Lurian tertawa kecil, “Ya, dan kita akan memastikan tidak ada yang bisa merebutnya kembali.”

Namun, jauh di dalam hati Endalast yang penuh dengan kesedihan dan kemarahan, tumbuh tekad yang tak tergoyahkan. Dia akan kembali, dan dia akan membalas dendam atas pengkhianatan yang menghancurkan keluarganya.

Perjalanan panjang dan penuh bahaya menantinya, tetapi Endalast Ganfera, pangeran terakhir dari Ganfera, siap untuk menghadapi segala rintangan demi mengembalikan kehormatan dan keadilan bagi kerajaannya.

Sir Alven menatap Endalast "Pangeran, kita harus bertahan. Ayah dan ibu Anda telah berjuang keras untuk memberikan Anda kesempatan ini. Kita tidak bisa menyia-nyiakannya."

Endalast dengan mata penuh air mata dan kebencian "Aku tahu, Sir Alven. Aku bersumpah akan membalas dendam. Aku akan merebut kembali kerajaan kita."

Sir Alven mengangguk tegas "Baik, Pangeran. Namun pertama-tama, kita harus bertahan hidup. Mari kita menuju desa terdekat dan mencari bantuan."

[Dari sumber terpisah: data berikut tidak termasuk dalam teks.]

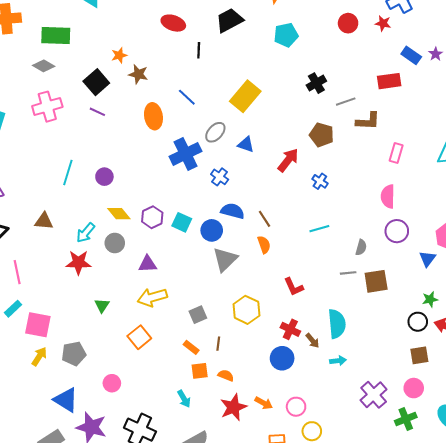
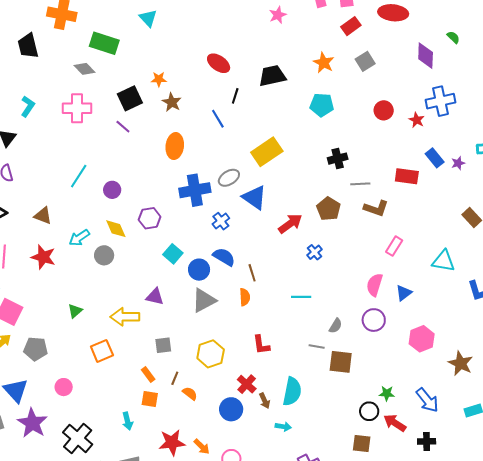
blue line: (187, 97) -> (218, 119), moved
blue triangle: (246, 144) -> (254, 197), size x1.5
purple hexagon: (152, 217) -> (150, 218), moved
blue triangle: (427, 259) -> (404, 293), moved
red star: (78, 262) -> (43, 257), moved
purple triangle: (148, 264) -> (155, 297), moved
orange semicircle: (226, 375) -> (190, 393), moved

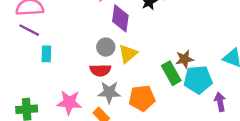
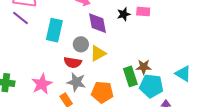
purple diamond: (120, 18) -> (97, 23), turned -30
cyan rectangle: (46, 54) -> (54, 30), moved, size x1.6
pink star: (69, 102) -> (42, 84), turned 30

Sementara itu, di tengah kehancuran istana, Lurian dan Norval mulai merencanakan langkah mereka berikutnya.

Lurian dengan mata licik "Kita harus memastikan tidak ada yang selamat dari keluarga Ganfera. Jika Endalast masih hidup, dia bisa menjadi ancaman besar di masa depan."

Norval mengangguk setuju "Aku akan mengirim pasukan untuk mencarinya. Kita tidak bisa membiarkan dia berkeliaran dan mengumpulkan kekuatan."

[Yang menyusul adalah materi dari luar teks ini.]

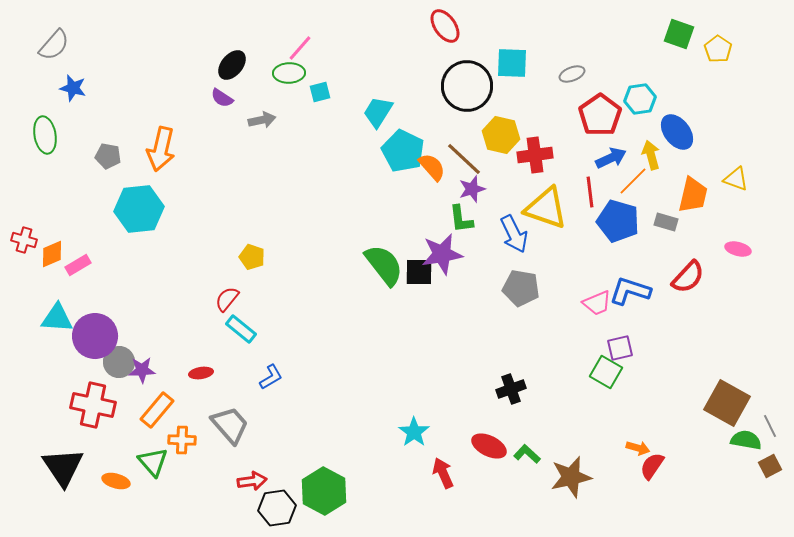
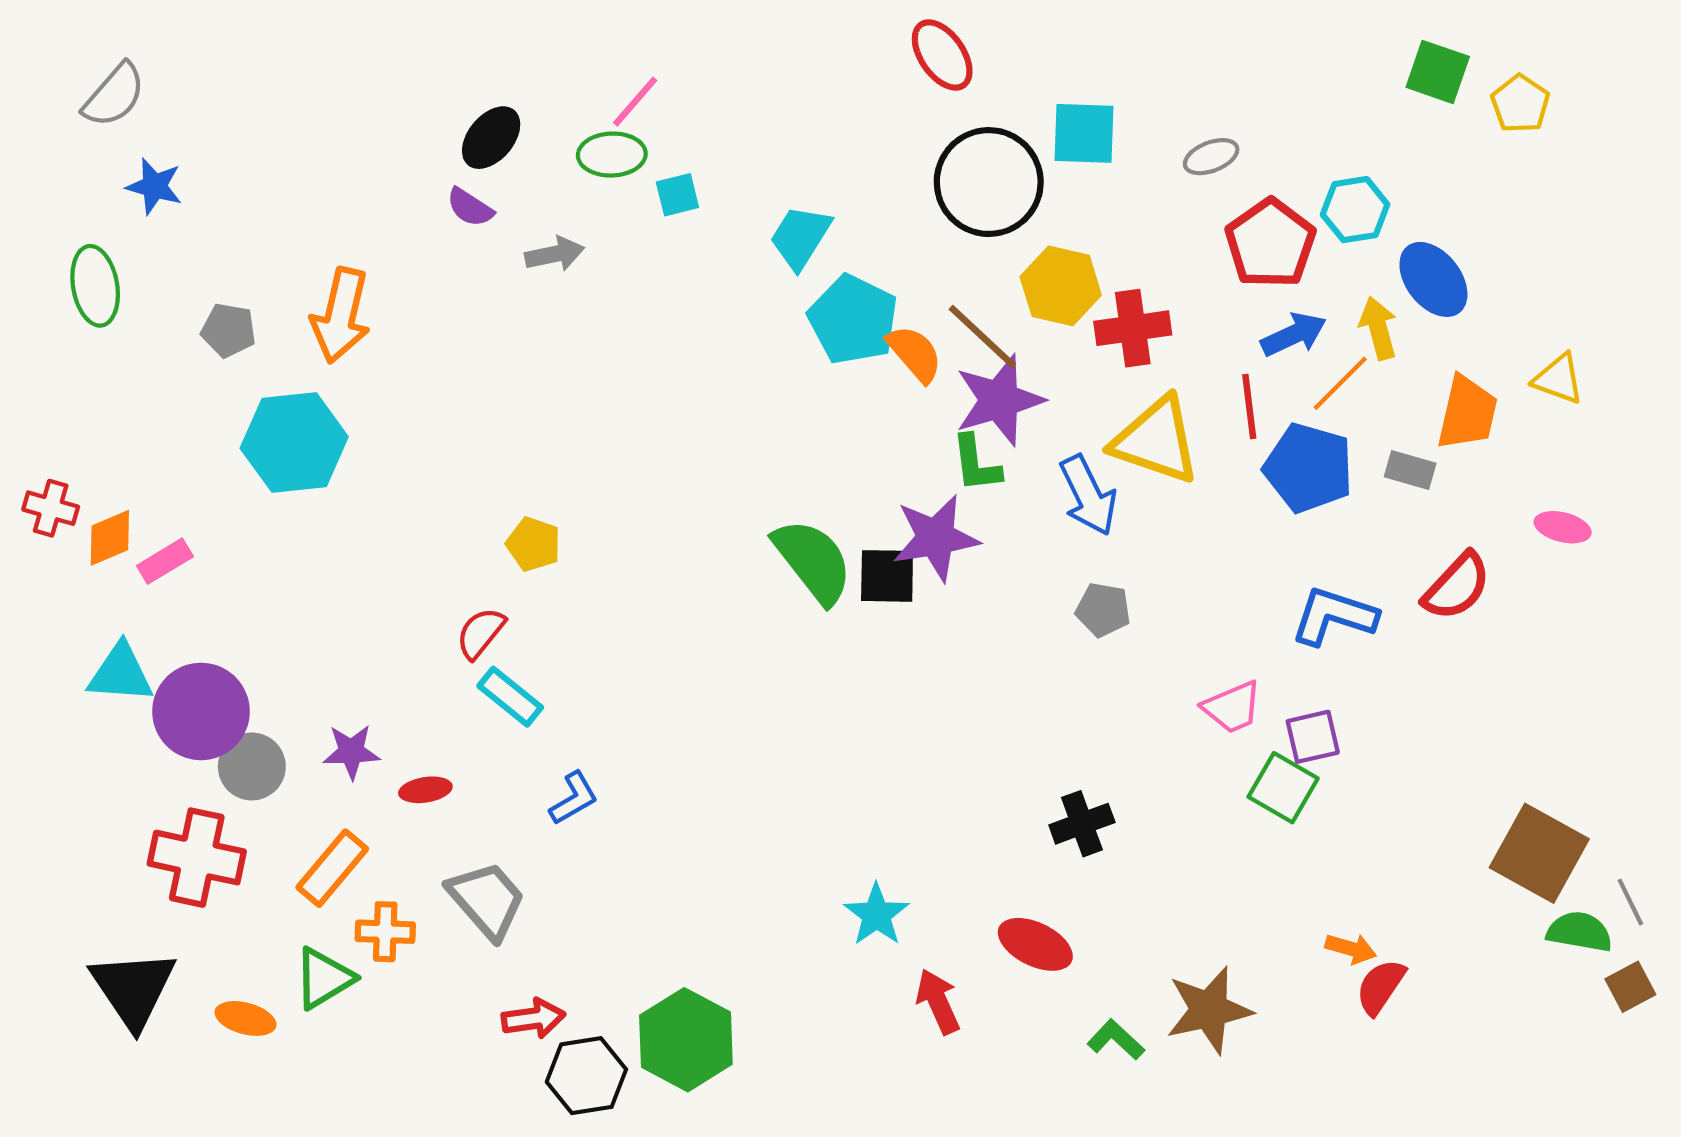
purple star: (472, 189) -> (999, 400), size x1.6
gray pentagon: (521, 288) -> (1103, 610), size x0.7
pink trapezoid: (597, 303) -> (1232, 707), moved
purple star: (142, 370) -> (351, 752), moved
green L-shape: (527, 454) -> (1116, 1040), moved
green triangle: (153, 462) -> (324, 978), turned 40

Lurian mengangguk "Baik, kita pastikan Ganfera tidak pernah bangkit kembali."

Di tengah hutan, Endalast dan Sir Alven mulai merencanakan langkah mereka ke depan. Mereka tahu bahwa jalan yang mereka tempuh tidak akan mudah, tetapi tekad mereka untuk mengembalikan kehormatan dan keadilan bagi kerajaan Ganfera tak tergoyahkan.

Endalast berbicara dengan suara penuh tekad "Sir Alven, aku akan berlatih keras. Aku akan menjadi kuat. Suatu hari, kita akan kembali dan mengambil kembali apa yang telah dicuri dari kita."

Sir Alven tersenyum bangga "Aku akan bersamamu, Pangeran. Kita akan berjuang bersama sampai akhir."

Dengan demikian, petualangan baru Endalast dimulai. Perjalanannya untuk membalas dendam dan merebut kembali takhtanya akan penuh dengan rintangan dan bahaya.

Namun, dengan keberanian dan tekad yang diwarisi dari orang tuanya, Endalast akan menjadi pemimpin yang tangguh dan tak kenal takut.

Dan di kejauhan, api yang berkobar di istana Ganfera menjadi simbol dari semangat yang tak pernah padam dalam diri Endalast Ganfera, sang pangeran terakhir yang bertekad untuk mengembalikan kehormatan keluarganya.

BAB 2: Sang Tabib

.......

.......

.......

...——————————...

Di tengah kegelapan hutan, Endalast duduk dengan punggung bersandar pada batang pohon besar, wajahnya basah oleh air mata. Endalast masih sangat terguncang dengan apa yang menimpa keluarganya di hari ulang tahunnya ini.

Sir Alven berdiri tak jauh darinya, mengawasi sekitar dengan cermat untuk memastikan tidak ada musuh yang mengikuti jejak mereka. Malam itu sunyi, hanya terdengar suara burung hantu dan gemerisik dedaunan yang diterpa angin.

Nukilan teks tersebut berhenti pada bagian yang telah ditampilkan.